With a ruddy face of sun-baked skin
and overalls embedded with fish scales,
he’s a grungy old salt who knows the secrets of the earth.

He’s a walking Farmer’s Almanac who can swim
through a swarm of stars and play tunes
under a hovering moon twanging his mandolin.

He makes something out of nothing, building a hovel
out of timbers from old barns scrounged from the dump.
A tarnished silverware chime tinkles in the wind.

He plants blue potatoes, hot-house tomatoes
and succulent strawberries and can’t keep up
with the demand at his roadside stand.

He waits for a winnowing east wind, best tides
for fish and clams, and reveals when mackerel are swimming in.
Up before dawn, he devours each day like a magic bird.
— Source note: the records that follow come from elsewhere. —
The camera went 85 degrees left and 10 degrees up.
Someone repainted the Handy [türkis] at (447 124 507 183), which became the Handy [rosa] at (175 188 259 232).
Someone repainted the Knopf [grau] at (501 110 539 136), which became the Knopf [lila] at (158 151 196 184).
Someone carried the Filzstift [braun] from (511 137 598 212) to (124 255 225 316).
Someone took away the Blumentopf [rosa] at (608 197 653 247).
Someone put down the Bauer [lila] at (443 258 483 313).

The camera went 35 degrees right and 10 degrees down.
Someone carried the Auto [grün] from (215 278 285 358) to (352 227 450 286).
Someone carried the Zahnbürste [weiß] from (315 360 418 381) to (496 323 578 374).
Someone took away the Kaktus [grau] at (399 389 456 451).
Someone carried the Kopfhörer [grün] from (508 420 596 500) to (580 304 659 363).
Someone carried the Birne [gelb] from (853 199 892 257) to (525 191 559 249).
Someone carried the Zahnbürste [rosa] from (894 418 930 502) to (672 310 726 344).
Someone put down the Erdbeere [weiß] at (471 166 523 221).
Two nets are set each night. His wife, Malvina , no longer knows
where she is, sits in his rusty Chevy safe from black flies and no-see-ums
as he rows out in the bay in his barnacle-encrusted dory.

A friend of seals bobbing up and down, until they hunger
to harvest his nets, then his shotgun is fired: Boom!
Collects the heads for a twenty-five buck bounty.
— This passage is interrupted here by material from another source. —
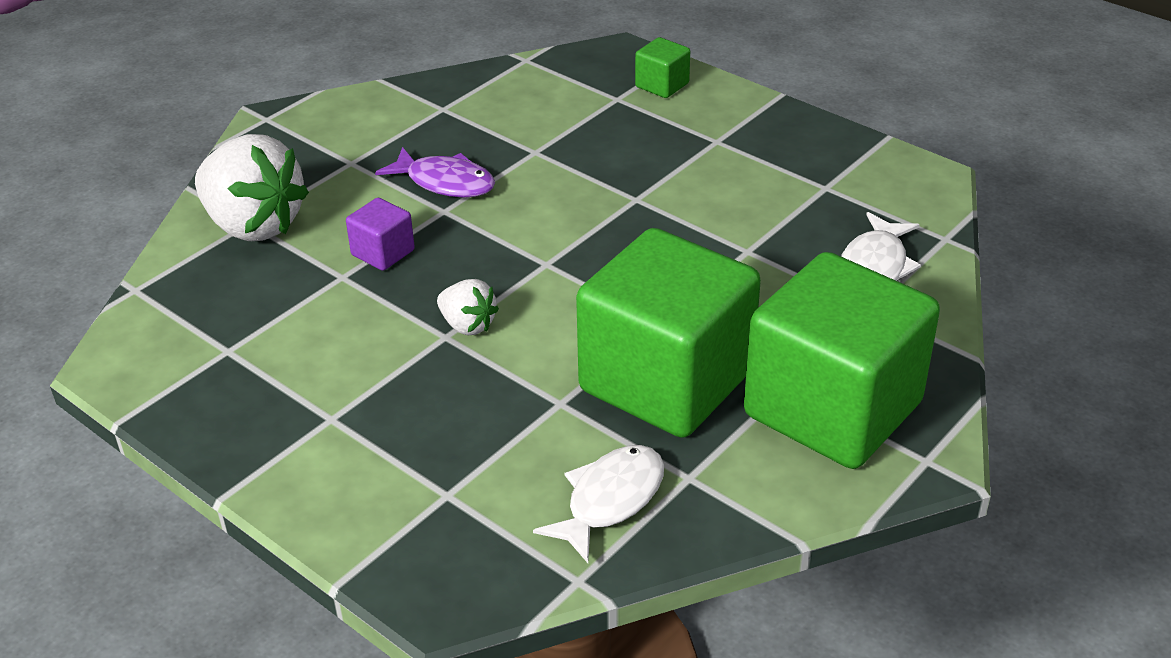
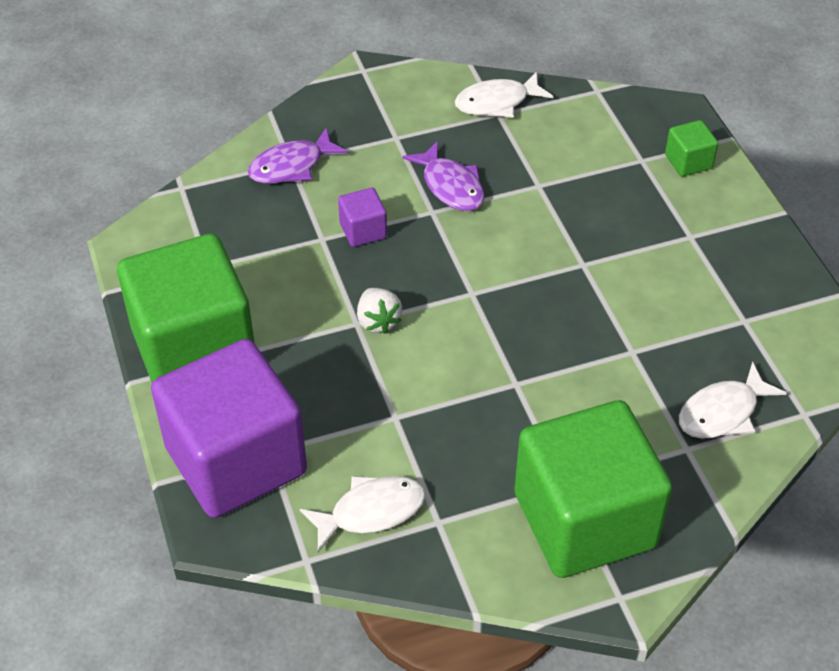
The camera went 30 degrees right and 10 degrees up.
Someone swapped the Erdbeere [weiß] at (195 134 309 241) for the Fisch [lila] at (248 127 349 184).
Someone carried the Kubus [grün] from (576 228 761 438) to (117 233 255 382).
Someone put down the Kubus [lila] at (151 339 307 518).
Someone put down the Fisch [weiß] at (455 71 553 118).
He flicks his fly-rod like a picador’s lance,
snagging sea trout where the sweet Dirty River
feeds the briny waters of Saint Mary’s Bay.

A friend of eels, until he nails them to a board,
skinning, smoking them, and shipping them to Germany
for pot-bellied burghers in beer-sodden rathskellers.

In touch with what is, he doesn’t know
he is transcendent. Before he leaves home,
a sign on his kitchen wall reminds him:

“Life is fragile, handle with prayer.”